You gonna send that to yer gal? HAWHAWHAW!"
And I lost it ....
I broke down, whimpered, fondled my molars,
Picked up the vial, twisted off
The cheap screw-cap, and proceeded to read:
"Ethereal beauty of eyes of wonder
So fair are your graceful ways
I behold your Godliness in honour
Of respect, where were your heaven-sent ...."
And the man, as I looked up, had an expression
Of utmost astonishment, but of the dangerous kind,
For his trigger-finger twitched, his appendix protruded
Under his shirt, creating the face of Tammy Faye Bakker,
And the air was filled with synthetic wafers and gunsmoke.

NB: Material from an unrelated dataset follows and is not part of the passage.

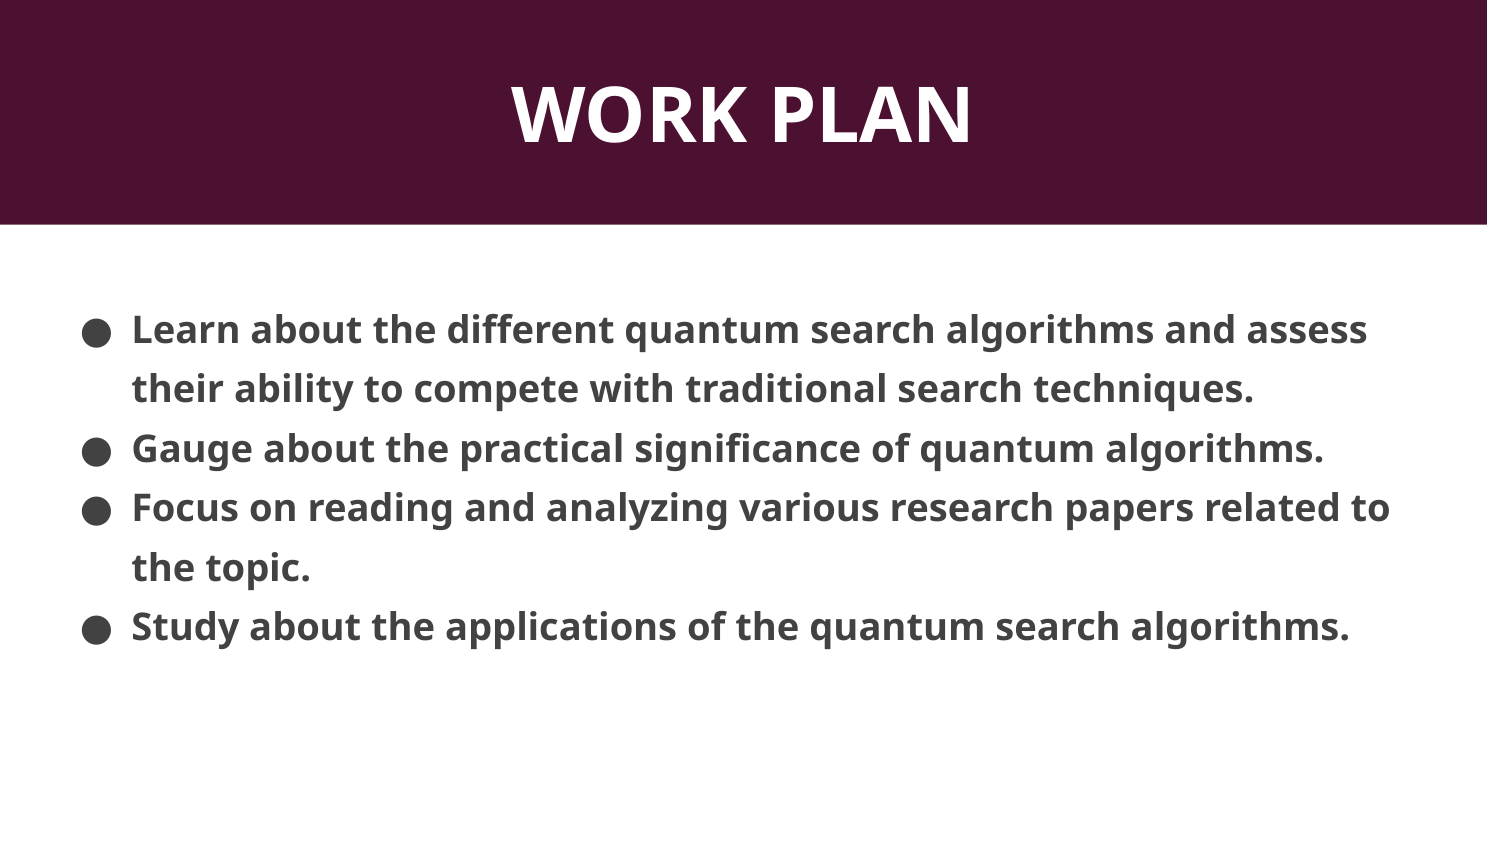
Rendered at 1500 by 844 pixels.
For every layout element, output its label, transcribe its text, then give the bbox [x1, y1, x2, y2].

title WORK PLAN [0, 0, 1487, 225]
list Learn about the different quantum search algorithms and assess their ability to compete with traditional search techniques. Gauge about the practical significance of quantum algorithms. Focus on reading and analyzing various research papers related to the topic. Study about the applications of the quantum search algorithms. [51, 279, 1449, 787]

I tried to ignore him whilst continuing with my poem
But he planted the butt end of his pitchfork in seedy soil
And impaled himself. These were his dying words:
"O, the English language,
Fashioned from anvils and rainwater,
Furious electrical storms and slow earthworms,
Lays bleeding on the sheepish stoop,
Gouged and gagged by wordy heretics
In the drydocked refineries of lit-spam."
And with that, I re-ingested my poem
And repeated it ad nauseum
For my own crucifixion, and the cold grace
Of my mouldering-in-wait ethereal swimsuit model.